23 November 2010

The front cover of the December 2010 issue of one of my favorite magazines. Life, now, alas, defunct, and National Geographic were significant sources of my early education. The latter is still being received and avidly read, or at least the pictures are carefully examined. In the 40s and 50s the editors were always very gentle and careful when they visited Communist countries. Even a child would call this biased but they published great pictures and maps.

Nowadays their particular bias is environmental and they are not careful or gentle with the "warmist" conspirators; rather they are arrogant bed-wetters and proselytizers for this pseudo-religious cult. I think it was G K Chesterton who reckoned that those who lose their Christian faith do not opt for none but rather they are susceptible to anything.

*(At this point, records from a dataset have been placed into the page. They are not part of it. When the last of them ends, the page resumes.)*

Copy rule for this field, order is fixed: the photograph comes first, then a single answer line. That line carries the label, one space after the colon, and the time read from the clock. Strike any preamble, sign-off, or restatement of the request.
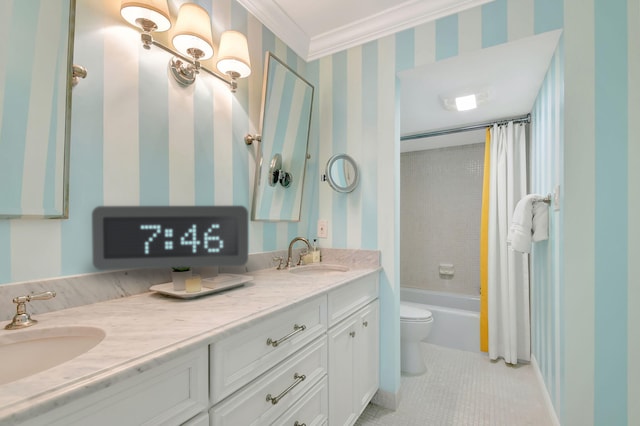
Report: 7:46
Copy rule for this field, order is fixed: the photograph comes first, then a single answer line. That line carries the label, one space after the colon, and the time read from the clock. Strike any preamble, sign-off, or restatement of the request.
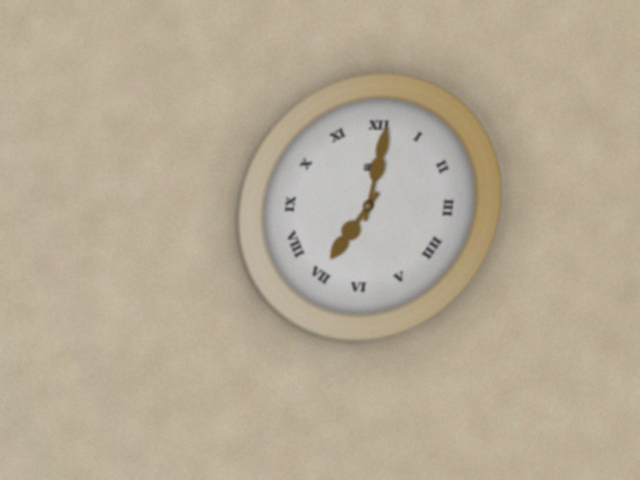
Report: 7:01
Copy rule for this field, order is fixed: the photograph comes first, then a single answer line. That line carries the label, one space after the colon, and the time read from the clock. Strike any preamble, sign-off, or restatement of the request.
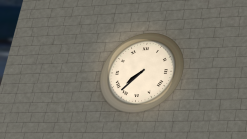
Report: 7:37
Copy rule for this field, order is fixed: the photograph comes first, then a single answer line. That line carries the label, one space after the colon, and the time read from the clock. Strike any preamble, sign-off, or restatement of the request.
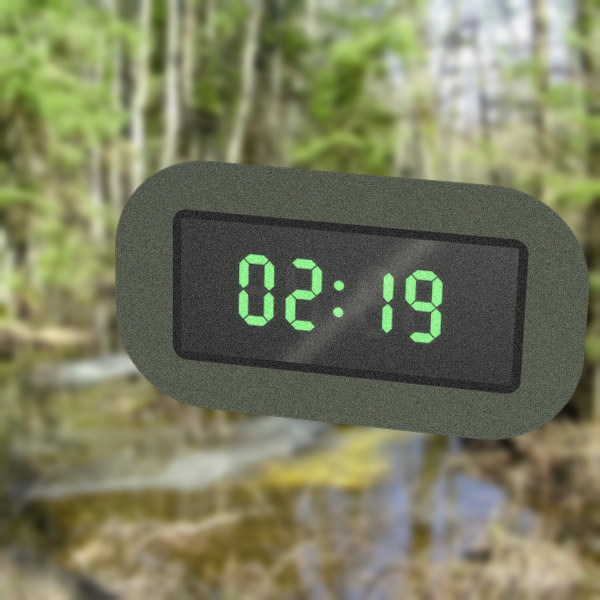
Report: 2:19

But they still have great pictures and maps, and at least in this issue some pretty good articles on archaeology in Israel, though they seem to have overlooked the excavations near to the Golan Heights, the town of Bethsaida, the elusive and long-lost home town of Saint Peter and Saint Andrew, when they were still completely unknown fishermen, and perhaps other future apostles. Even so, it is a nice summary of some of the interesting characters, some older and others more recent, some who laugh at the Bible and others who treat it with more respect, who have been trying to unearth the truth for some decades now, though perhaps it is still hiding in the Israeli desert, or who knows, maybe some "rough beast, . . . slouching towards Bethlehem, to be born."

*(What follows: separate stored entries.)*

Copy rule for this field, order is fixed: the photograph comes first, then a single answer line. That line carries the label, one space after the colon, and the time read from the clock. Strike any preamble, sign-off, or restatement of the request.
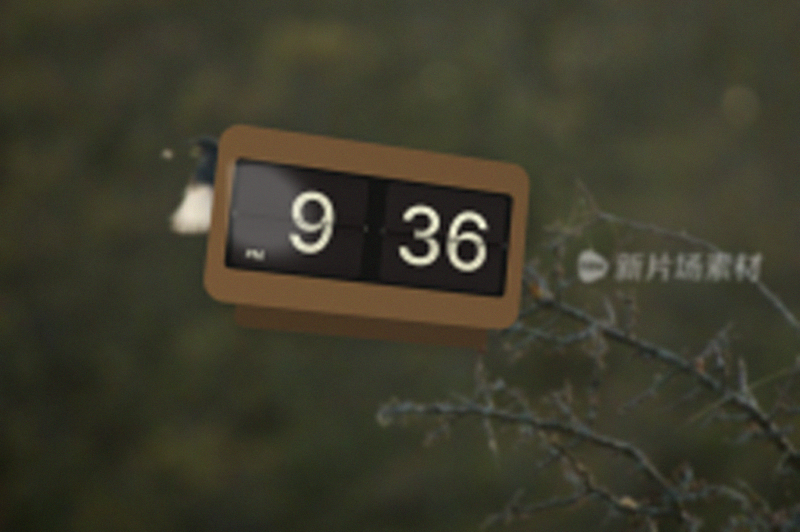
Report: 9:36
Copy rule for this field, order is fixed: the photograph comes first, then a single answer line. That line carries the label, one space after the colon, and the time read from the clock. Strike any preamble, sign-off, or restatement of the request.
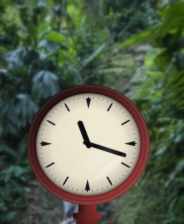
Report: 11:18
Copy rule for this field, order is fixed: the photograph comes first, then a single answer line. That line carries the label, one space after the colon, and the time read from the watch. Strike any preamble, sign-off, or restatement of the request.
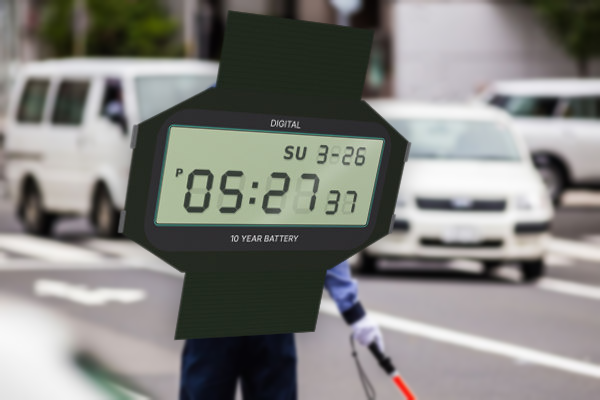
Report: 5:27:37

There are other good articles too: David Quammen writes on the problem of bats with fungal infections in this country and the almost incredible Gaudi basilica in Barcelona. They have been working on it for about 120 years. To the right National Geographic contributes one of their iconic and incredibly detailed foldouts. After reading this article I had to move Barcelona up on the priorities of my bucket list.

There is an interesting story about some uppity Afghan women. I hope they survive.

And another on the trade-offs between a gold mine and a salmon run in Alaska. Fascinating story and reasonably balanced though the possibility of both phenomena happening at the same time and in the same place was apparently never seriously considered.

And there is a great story on the Black Hole at the Center of our Galaxy.